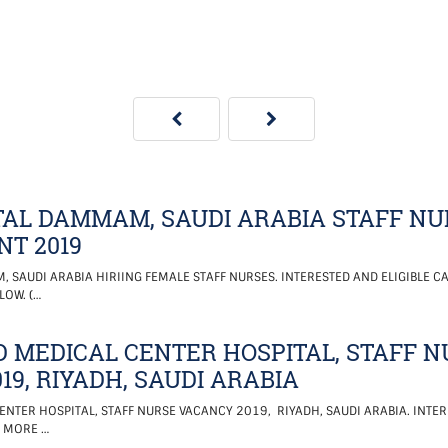
AL DAMMAM, SAUDI ARABIA STAFF NU
T 2019
SAUDI ARABIA HIRIING FEMALE STAFF NURSES. INTERESTED AND ELIGIBLE CA
LOW. (…
D MEDICAL CENTER HOSPITAL, STAFF 
19, RIYADH, SAUDI ARABIA
ENTER HOSPITAL, STAFF NURSE VACANCY 2019, RIYADH, SAUDI ARABIA. INTER
. MORE …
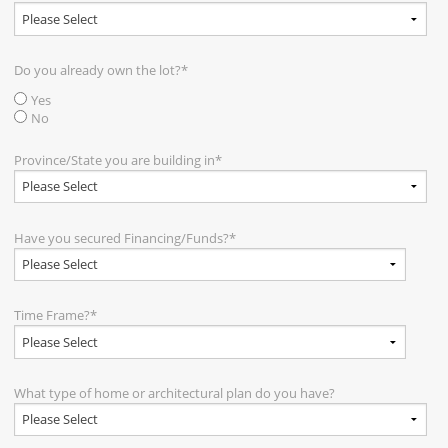
Do you already own the lot?
*
Yes
No
Province/State you are building in
*
Have you secured Financing/Funds?
*
Time Frame?
*
What type of home or architectural plan do you have?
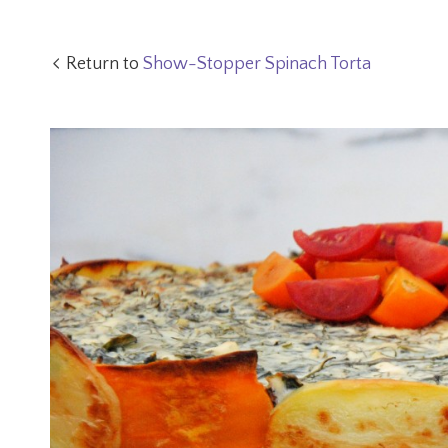
Return to
Show-Stopper Spinach Torta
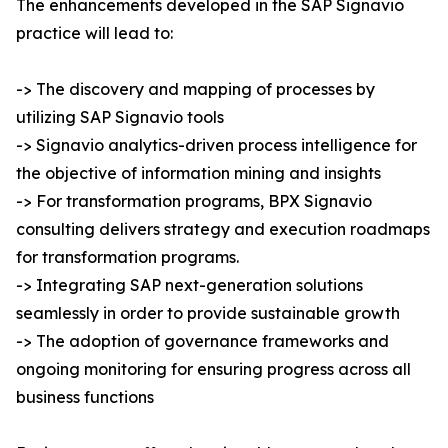
The enhancements developed in the SAP Signavio
practice will lead to:
-> The discovery and mapping of processes by
utilizing SAP Signavio tools
-> Signavio analytics-driven process intelligence for
the objective of information mining and insights
-> For transformation programs, BPX Signavio
consulting delivers strategy and execution roadmaps
for transformation programs.
-> Integrating SAP next-generation solutions
seamlessly in order to provide sustainable growth
-> The adoption of governance frameworks and
ongoing monitoring for ensuring progress across all
business functions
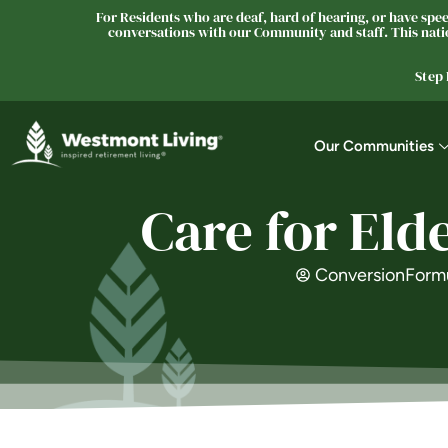
For Residents who are deaf, hard of hearing, or have speec
conversations with our Community and staff. This natio
Step
Our Communities
Care for Eld
ConversionForm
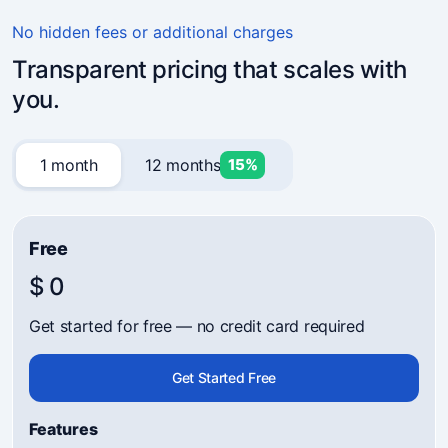
4.7
(241)
Business owners trust Mavibot
No hidden fees or additional charges
Transparent pricing that scales with
you.
1 month
12 months
15%
Free
$ 0
Get started for free — no credit card required
Get Started Free
Features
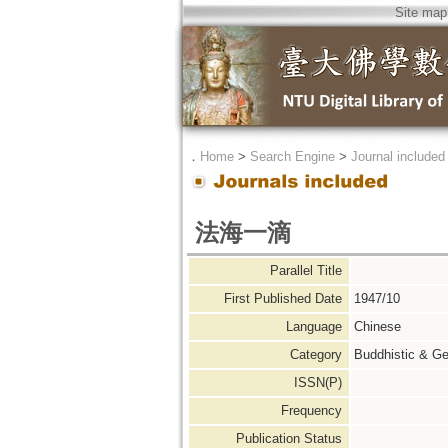
Site map
．
Home
>
Search Engine
>
Journal included
法海一滴
Parallel Title
First Published Date
1947/10
Language
Chinese
Category
Buddhistic & Ge
ISSN(P)
Frequency
Publication Status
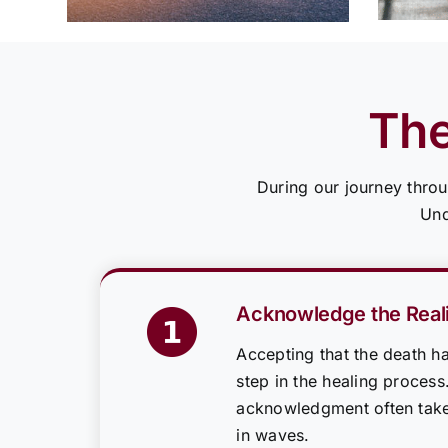
The
During our journey throu
Und
Acknowledge the Reali
Accepting that the death ha
step in the healing process
acknowledgment often tak
in waves.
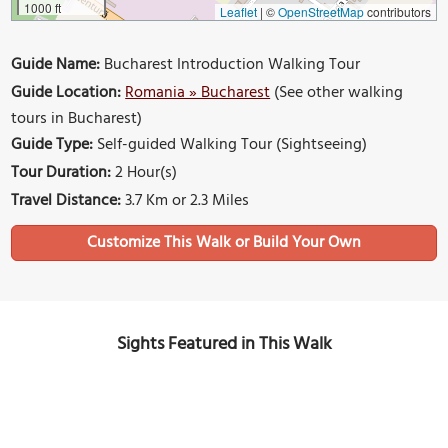
1000 ft
Leaflet
|
©
OpenStreetMap
contributors
Guide Name:
Bucharest Introduction Walking Tour
Guide Location:
Romania » Bucharest
(See other walking
tours in Bucharest)
Guide Type:
Self-guided Walking Tour (Sightseeing)
Tour Duration:
2 Hour(s)
Travel Distance:
3.7 Km or 2.3 Miles
Sights Featured in This Walk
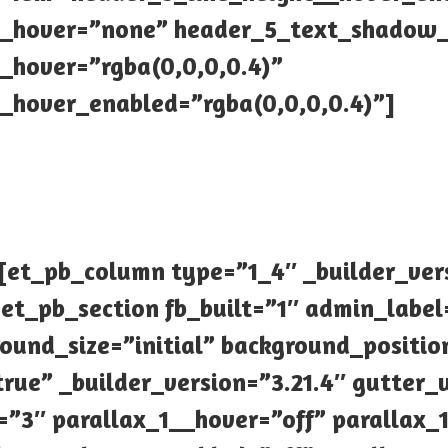
_hover=”none” header_5_text_shadow_
hover=”rgba(0,0,0,0.4)”
hover_enabled=”rgba(0,0,0,0.4)”]
[et_pb_column type=”1_4″ _builder_ver
et_pb_section fb_built=”1″ admin_label
round_size=”initial” background_posit
rue” _builder_version=”3.21.4″ gutter
”3″ parallax_1__hover=”off” parallax_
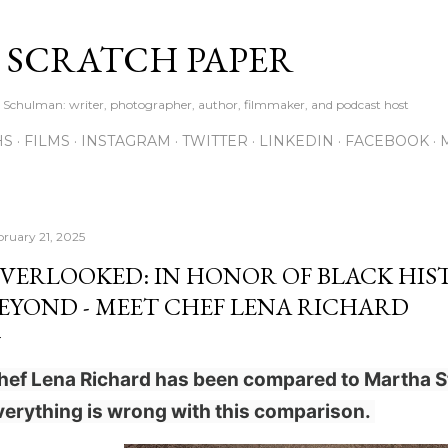
Skip to main content
S SCRATCH PAPER
ne Schulman: writer, photographer, author, filmmaker, and podcast host
HS
FILMS
INSTAGRAM
TWITTER
LINKEDIN
FACEBOOK
bruary 21, 2025
VERLOOKED: IN HONOR OF BLACK HI
EYOND - MEET CHEF LENA RICHARD
hef Lena Richard has been compared to Martha S
verything is wrong with this comparison.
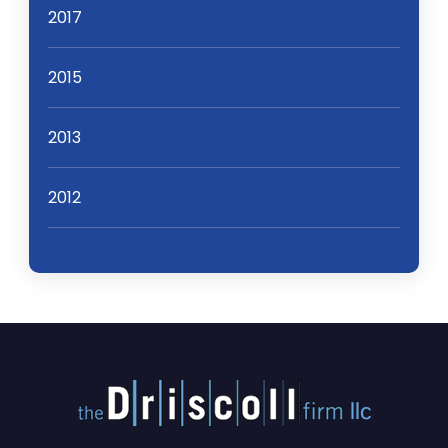
2017
2015
2013
2012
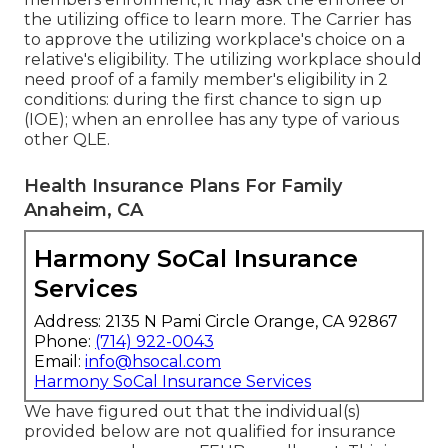
the utilizing office to learn more. The Carrier has
to approve the utilizing workplace's choice on a
relative's eligibility. The utilizing workplace should
need proof of a family member's eligibility in 2
conditions: during the first chance to sign up
(IOE); when an enrollee has any type of various
other
QLE
.
Health Insurance Plans For Family
Anaheim, CA
Harmony SoCal Insurance
Services
Address: 2135 N Pami Circle Orange, CA 92867
Phone:
(714) 922-0043
Email:
info@hsocal.com
Harmony SoCal Insurance Services
We have figured out that the individual(s)
provided below are not qualified for insurance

# # # # # # #

INSTRUCTIONS FOR THE TASK —
Give back, exactly and without pictures, the stretch of the records above from the line containing "The enhancements developed" through the line containing "For Residents who", with both end lines included.

FINISHED EXERCISE —
The enhancements developed in the SAP Signavio
practice will lead to:
-> The discovery and mapping of processes by
utilizing SAP Signavio tools
-> Signavio analytics-driven process intelligence for
the objective of information mining and insights
-> For transformation programs, BPX Signavio
consulting delivers strategy and execution roadmaps
for transformation programs.
-> Integrating SAP next-generation solutions
seamlessly in order to provide sustainable growth
-> The adoption of governance frameworks and
ongoing monitoring for ensuring progress across all
business functions
For Residents who are deaf, hard of hearing, or have speec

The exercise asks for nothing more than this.